RECORDS FOR THIS EXERCISE -
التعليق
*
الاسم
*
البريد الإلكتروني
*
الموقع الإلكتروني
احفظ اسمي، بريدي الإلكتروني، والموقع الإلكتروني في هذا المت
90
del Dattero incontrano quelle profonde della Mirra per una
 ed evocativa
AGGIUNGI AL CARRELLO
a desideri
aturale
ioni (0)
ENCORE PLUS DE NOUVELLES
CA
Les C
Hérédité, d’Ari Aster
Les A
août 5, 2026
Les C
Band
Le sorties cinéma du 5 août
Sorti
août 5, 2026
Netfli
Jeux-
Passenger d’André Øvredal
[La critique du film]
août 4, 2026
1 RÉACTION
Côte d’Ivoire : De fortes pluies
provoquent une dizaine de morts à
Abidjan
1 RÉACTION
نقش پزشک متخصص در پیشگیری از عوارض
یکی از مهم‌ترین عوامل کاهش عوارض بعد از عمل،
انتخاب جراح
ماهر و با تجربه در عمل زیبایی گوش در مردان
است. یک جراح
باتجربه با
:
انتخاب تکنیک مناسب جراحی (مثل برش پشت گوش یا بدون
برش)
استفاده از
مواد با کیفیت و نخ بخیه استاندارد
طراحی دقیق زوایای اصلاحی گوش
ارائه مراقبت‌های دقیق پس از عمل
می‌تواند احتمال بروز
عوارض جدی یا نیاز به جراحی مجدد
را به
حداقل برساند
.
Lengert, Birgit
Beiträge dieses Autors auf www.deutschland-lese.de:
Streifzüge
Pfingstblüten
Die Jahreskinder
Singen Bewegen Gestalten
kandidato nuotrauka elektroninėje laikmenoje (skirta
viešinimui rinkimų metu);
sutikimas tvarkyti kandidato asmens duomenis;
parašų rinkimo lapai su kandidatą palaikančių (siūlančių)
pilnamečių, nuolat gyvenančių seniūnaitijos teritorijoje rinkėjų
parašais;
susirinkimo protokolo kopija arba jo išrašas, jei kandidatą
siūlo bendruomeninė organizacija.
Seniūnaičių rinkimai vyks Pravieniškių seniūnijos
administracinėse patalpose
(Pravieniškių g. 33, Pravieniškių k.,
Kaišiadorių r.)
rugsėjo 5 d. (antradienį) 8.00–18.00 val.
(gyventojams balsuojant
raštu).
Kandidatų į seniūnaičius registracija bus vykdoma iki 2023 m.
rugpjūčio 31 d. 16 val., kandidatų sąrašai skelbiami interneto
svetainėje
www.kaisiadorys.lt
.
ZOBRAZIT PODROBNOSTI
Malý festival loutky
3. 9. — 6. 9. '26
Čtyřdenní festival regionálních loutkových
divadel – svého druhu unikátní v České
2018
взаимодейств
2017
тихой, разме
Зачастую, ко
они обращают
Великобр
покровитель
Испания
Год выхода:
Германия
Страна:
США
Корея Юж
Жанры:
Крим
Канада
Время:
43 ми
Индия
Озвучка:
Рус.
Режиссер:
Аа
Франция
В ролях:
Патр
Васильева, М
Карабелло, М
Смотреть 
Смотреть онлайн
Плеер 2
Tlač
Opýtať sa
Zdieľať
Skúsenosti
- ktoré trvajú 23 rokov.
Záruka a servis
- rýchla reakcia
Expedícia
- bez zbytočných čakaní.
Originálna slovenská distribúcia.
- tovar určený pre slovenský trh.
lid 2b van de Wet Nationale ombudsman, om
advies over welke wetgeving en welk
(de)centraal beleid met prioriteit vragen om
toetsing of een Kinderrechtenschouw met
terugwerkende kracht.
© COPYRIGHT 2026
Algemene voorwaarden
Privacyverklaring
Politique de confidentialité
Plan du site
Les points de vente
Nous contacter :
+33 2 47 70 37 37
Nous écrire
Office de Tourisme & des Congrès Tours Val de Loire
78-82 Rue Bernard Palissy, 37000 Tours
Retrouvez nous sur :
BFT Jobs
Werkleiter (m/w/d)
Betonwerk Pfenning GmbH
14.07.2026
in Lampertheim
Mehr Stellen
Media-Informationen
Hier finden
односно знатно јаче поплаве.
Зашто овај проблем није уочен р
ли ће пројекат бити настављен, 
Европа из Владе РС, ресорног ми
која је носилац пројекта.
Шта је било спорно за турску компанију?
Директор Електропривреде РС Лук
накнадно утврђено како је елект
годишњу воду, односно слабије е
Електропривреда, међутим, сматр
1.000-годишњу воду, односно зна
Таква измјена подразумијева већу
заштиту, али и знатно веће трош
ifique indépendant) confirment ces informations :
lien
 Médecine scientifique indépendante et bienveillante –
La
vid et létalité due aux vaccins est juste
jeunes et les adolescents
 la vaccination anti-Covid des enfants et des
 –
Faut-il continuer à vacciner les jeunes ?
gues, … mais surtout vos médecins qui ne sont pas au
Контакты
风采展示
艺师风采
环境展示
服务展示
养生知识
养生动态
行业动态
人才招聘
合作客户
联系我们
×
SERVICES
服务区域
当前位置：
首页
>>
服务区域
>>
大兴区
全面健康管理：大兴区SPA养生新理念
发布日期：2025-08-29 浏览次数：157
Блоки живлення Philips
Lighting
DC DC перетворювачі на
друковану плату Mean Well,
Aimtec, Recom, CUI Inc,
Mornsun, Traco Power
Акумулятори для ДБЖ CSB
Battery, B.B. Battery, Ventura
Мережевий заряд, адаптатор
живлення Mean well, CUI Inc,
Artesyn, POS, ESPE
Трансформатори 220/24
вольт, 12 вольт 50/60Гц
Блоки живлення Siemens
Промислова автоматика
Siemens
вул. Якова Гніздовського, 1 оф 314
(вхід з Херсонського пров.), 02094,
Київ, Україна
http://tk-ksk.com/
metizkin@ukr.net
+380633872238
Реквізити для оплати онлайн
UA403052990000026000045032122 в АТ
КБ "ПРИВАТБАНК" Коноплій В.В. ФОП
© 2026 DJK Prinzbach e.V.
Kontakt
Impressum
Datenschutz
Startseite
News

EXERCISE OBJECTIVE -
Which rows above contain the word "знатно"? Show each of those rows in full, and treat uppercase and lowercase letters as different.

ANSWER SECTION -
односно знатно јаче поплаве.
заштиту, али и знатно веће трош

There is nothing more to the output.